------ Texto selecionado ------
Dois fatores principais são destacados:
- Cultural: a sociedade continua atribuindo às mulheres a responsabilidade maior pelo cuidado dos filhos;
- Econômico: como, em média, as mulheres recebem salários inferiores aos de seus parceiros, acabam se afastando mais do mercado de trabalho quando a família decide.
A economista ressalta que, embora a licença-maternidade seja fundamental, ela não é suficiente para assegurar a permanência das mulheres no emprego. Mesmo com a licença, demissões relacionadas à maternidade ainda ocorrem, seja por iniciativa da empresa ou da própria trabalhadora.
Como a extensão da licença é voluntária para empresas e funcionárias, menos de 36% das mães aptas utilizam os 180 dias. Mulheres de menor renda podem hesitar em solicitar a ampliação, pois a estabilidade no emprego termina aos cinco meses, e o retorno ocorre após seis meses.
Machado defende a divisão equitativa das responsabilidades de cuidado entre homens e mulheres para reduzir desigualdades, ressaltando que a ampliação da licença-paternidade contribuiria para quebrar o estereótipo de que o cuidado é tarefa feminina, diminuindo a discriminação no ambiente profissional.
------
• Objetivo do exercício:
Por favor, dê prosseguimento ao texto sobre a licença-maternidade a partir da última frase apresentada. Os registros não são necessários.
------ Registros fornecidos ------
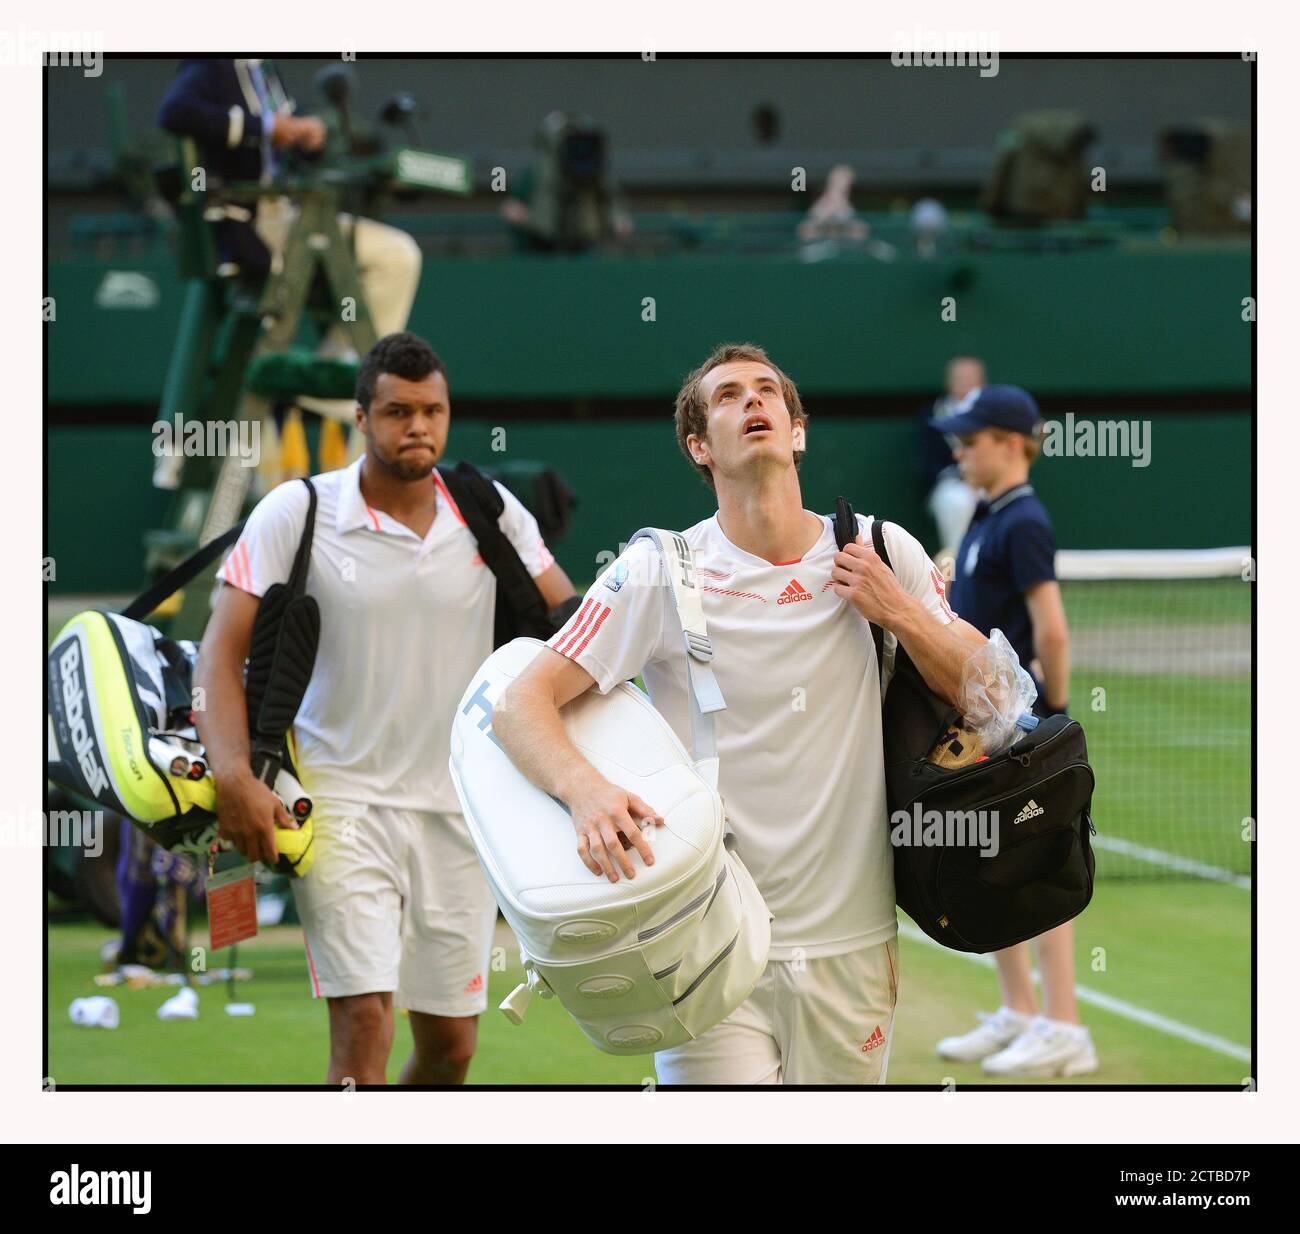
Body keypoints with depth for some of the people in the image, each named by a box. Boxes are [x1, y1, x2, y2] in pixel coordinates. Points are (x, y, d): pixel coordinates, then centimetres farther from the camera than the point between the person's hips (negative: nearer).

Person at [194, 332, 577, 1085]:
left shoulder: (491, 512, 3)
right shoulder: (297, 513, -6)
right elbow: (223, 650, -6)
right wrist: (235, 776, -20)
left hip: (459, 805, 4)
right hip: (343, 798, -4)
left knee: (451, 1048, 9)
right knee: (365, 1024, -18)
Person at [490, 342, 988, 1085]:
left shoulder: (883, 553, 4)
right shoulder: (659, 572, -4)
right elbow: (522, 704, -7)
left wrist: (898, 612, -8)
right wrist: (584, 789, -27)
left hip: (851, 948, 3)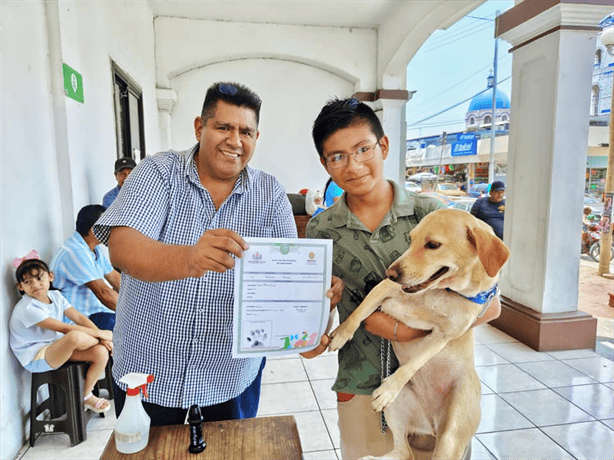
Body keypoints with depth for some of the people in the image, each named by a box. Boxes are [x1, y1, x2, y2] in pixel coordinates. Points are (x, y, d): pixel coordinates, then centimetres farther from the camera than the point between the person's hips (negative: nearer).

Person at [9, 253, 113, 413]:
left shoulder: (55, 295, 3)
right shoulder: (27, 308, -21)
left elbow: (78, 317, 1)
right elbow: (65, 329, -25)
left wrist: (100, 335, -14)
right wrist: (101, 335, -21)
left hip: (56, 348, 8)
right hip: (35, 359, -8)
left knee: (101, 353, -13)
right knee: (75, 337, -39)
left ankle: (86, 396, 9)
------
• Problema resolvido:
Além disso, a especialista enfatiza a necessidade de priorizar o acesso a creches públicas e acessíveis ao invés de focar exclusivamente no auxílio-creche vinculado ao emprego formal, uma vez que, após seis meses, as crianças continuam necessitando de cuidados para que suas mães possam retornar ou permanecer no mercado de trabalho.
Direitos e estabilidade no emprego para gestantes
A legislação brasileira assegura diversos direitos às gestantes desde a confirmação da gravidez até o período pós-parto. Conforme a advogada trabalhista Ana Gabriela Burlamaqui, a estabilidade no emprego começa a valer a partir da confirmação da gestação, independentemente do conhecimento prévio da empresa ou da funcionária.
Essa estabilidade permanece até cinco meses após o parto, período no qual a trabalhadora não pode ser demitida sem justa causa e tem direito à licença-maternidade de 120 dias, com salário e vínculo preservados.
Nas empresas que participam do Programa Empresa Cidadã, esse prazo pode ser aumentado em mais 60 dias, totalizando 180 dias de licença. Além disso, convenções ou acordos coletivos firmados com sindicatos podem ampliar ainda mais esse período.
Recentemente, a legislação passou a considerar que a licença inicia a partir da alta hospitalar da mãe ou do bebê, conforme ocorrer por último, proporcionando maior proteção em casos de internações prolongadas.
Outros direitos garantidos pela Consolidação das Leis do Trabalho (CLT) incluem:
- Transferência de função sem redução salarial, se as atividades apresentarem riscos à saúde da mãe ou criança;
- Dispensa remunerada para pelo menos seis consultas médicas e exames durante a gestação.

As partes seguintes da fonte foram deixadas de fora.